Lightstep analyzes 100% of unsampled transaction data from highly distributed, deep systems to produce complete end-to-end traces and robust metrics that explain performance behaviors and accelerate root cause analysis. Four main components make that happen: tracers that create telemetry data, Satellites that collect and analyze that data, the Hypothesis Engine that assembles and further analyzes the data, and the web UI where you can view that data to investigate and resolve performance issues.

Tracers

You implement tracers in the language of your service’s code to create and collect span data used to describe distributed traces in your system. This instrumentation lives in your microservices, functions, web, mobile clients, anywhere your system accesses functionality. Lightstep tracers are built on top of the OpenTracing library and are fully open source.

For broad coverage, you can auto-instrument your framework using one of the OpenTracing auto-installers that instrument frameworks (such as Django and Spring), common protocols (HTTP, gRPC) and data store drivers (MySQL, MongoDB). Or integrate the Lightstep tracer with Istio to instrument the full service mesh. You can then add more targeted instrumentation in areas of your system where additional data would prove helpful.

Lightstep tracers can also ingest data from Jaeger Agents or Zipkin, so if you’ve already instrumented your app to work with one of those, it will work with Lightstep too!

Want to use OpenTelemetry instead? Read these docs to get started!

Satellites

Satellites are Lightstep components that communicate with the tracers to collect 100% of the created telemetry data. Satellites store that data for a period of time called the recall window before it’s sent to the Hypothesis Engine for further analysis, and then deleted to make room for new data. Satellites analyze the performance of each segment against historical performance, error rates, and throughput.

Lightstep offers three types of Satellites: a locally run satellite that developers use during individual coding and testing to speed up instrumentation time, public remote satellites used by development environments to quickly observe your full system pre-production, and on-premise Satellites that you configure and maintain to meet your specific production environment requirements.

Lightstep Hypothesis Engine

Once Satellites analyze 100% of the unsampled data, they send any data that serves as examples of application errors, high latency, or other interesting events to the Hypothesis Engine. The engine further analyzes the data, builds complete traces and dynamic service diagrams, deduces correlations among the data, and monitors for changes in performance after deploys. Along with trace data, the engine also monitors metrics and logs to provide full observability into your system’s performance.
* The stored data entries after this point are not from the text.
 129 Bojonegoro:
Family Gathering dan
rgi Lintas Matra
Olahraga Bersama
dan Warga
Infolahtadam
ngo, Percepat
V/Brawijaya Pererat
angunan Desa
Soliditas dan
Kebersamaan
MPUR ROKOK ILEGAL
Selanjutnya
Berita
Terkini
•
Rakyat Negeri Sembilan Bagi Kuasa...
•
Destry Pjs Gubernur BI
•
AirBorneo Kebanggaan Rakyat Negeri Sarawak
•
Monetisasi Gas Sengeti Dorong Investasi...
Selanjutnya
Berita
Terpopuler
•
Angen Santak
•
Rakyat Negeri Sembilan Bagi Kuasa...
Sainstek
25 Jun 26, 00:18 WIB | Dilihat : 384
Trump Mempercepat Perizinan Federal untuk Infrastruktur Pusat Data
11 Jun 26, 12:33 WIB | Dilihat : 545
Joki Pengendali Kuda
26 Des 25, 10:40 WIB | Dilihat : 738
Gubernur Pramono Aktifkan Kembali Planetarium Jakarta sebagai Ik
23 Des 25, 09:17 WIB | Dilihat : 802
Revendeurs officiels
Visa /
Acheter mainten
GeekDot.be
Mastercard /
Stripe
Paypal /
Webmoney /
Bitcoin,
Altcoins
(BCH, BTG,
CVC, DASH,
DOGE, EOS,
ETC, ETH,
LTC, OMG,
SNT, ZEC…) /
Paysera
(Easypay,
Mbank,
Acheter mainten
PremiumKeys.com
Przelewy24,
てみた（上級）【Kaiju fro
The Hypothesis Engine durably stores the data for as long as your Data Retention policy allows. Historical comparisons allow you to quickly see when things are not normal. Post-mortems can contain real data to show exactly what happened and when.

Lightstep Web UI

Here’s where observability is fully realized. You can view complete traces, from web and mobile clients down to low-level services and back, with the critical path (areas where latency or error rate is affecting performance) detected for you. The Service Health view allows you to compare performance from two time periods (for example before and after a deploy) so you can proactively catch issues before they become problematic to your customers. The Explorer view makes it easy to discover and isolate distinct real-time performance behaviors. Streams and dashboards allow you to monitor any facet of the system without limits on cardinality. Share your findings using interactive detailed views of the system.
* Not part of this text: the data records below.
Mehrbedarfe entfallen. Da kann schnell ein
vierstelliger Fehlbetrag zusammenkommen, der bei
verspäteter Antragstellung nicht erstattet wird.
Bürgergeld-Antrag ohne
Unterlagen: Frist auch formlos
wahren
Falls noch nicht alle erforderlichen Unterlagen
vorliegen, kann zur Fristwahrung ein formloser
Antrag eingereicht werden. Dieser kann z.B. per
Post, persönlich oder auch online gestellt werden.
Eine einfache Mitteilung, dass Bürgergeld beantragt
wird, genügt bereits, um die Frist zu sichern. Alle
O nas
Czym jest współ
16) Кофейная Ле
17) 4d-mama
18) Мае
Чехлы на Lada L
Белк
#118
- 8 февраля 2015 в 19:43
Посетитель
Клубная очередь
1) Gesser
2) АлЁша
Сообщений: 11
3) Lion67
If you already have an account, and don’t need to learn about creating other Lightstep users, you can sign in to Lightstep and go on to Step 3.


What Did We Learn?

  • Lightstep has four main components: tracers that collect telemetry data and send them to Satellites. Satellites analyze that data and send examples of application errors, high latency, or other interesting events to the Hypothesis Engine when polled. The engine further analyzes the data and builds the data visualization that the web UI displays for you.
  • There are three different types of Satellites: Developer Satellites let you test your service’s performance locally, during development. Public Satellites allow you to view end-to-end telemetry through all the services and frameworks in your app. On-premise Satellites provide the full data fidelity and security needed by production environments.
  • The Hypothesis engine and Web UI allow you to easily see changes in performance and error rates, and drill down into details to make and then confirm hypotheses.